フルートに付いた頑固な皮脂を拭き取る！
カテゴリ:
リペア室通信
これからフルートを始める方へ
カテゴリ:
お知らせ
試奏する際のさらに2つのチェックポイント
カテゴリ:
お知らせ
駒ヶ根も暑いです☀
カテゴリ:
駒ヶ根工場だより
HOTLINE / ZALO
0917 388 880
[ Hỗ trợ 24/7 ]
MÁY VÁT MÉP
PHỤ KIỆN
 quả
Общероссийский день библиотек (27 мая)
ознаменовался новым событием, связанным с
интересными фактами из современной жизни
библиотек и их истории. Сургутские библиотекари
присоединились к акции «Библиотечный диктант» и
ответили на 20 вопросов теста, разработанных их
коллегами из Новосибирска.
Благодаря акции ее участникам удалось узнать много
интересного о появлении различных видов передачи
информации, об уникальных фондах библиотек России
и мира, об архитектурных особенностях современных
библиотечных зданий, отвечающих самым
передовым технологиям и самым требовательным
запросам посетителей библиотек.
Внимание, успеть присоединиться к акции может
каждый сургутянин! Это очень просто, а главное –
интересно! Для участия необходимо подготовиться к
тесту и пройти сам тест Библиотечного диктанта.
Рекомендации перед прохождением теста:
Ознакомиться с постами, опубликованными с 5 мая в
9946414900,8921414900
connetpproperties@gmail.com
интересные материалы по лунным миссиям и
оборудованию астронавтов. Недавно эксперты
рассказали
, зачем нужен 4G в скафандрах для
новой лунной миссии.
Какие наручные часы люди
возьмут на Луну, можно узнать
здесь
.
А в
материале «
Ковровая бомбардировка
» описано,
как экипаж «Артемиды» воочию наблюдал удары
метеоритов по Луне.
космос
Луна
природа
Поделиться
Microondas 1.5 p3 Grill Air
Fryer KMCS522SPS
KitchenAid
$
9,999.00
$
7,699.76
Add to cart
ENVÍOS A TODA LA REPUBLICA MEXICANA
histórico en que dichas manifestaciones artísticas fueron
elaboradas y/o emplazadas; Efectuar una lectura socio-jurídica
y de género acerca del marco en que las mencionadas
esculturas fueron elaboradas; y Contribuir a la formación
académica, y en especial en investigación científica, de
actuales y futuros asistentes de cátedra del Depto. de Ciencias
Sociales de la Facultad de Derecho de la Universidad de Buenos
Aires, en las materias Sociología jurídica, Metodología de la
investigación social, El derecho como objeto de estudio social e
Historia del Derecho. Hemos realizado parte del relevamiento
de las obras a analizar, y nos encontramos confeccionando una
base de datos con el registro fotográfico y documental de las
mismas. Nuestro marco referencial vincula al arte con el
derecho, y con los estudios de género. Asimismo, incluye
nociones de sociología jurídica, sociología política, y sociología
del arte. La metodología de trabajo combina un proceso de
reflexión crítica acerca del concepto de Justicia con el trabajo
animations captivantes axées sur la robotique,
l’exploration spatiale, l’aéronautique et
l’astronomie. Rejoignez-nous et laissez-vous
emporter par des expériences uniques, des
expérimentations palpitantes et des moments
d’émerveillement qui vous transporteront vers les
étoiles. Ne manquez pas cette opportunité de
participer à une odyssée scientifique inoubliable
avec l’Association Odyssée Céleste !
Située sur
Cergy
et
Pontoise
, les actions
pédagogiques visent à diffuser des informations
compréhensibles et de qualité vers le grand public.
• • • • •
TASK TO CARRY OUT:
Filter the data for the string "fueron". Copy each matching line.

RESPONSE TO THIS EXERCISE:
histórico en que dichas manifestaciones artísticas fueron
esculturas fueron elaboradas; y Contribuir a la formación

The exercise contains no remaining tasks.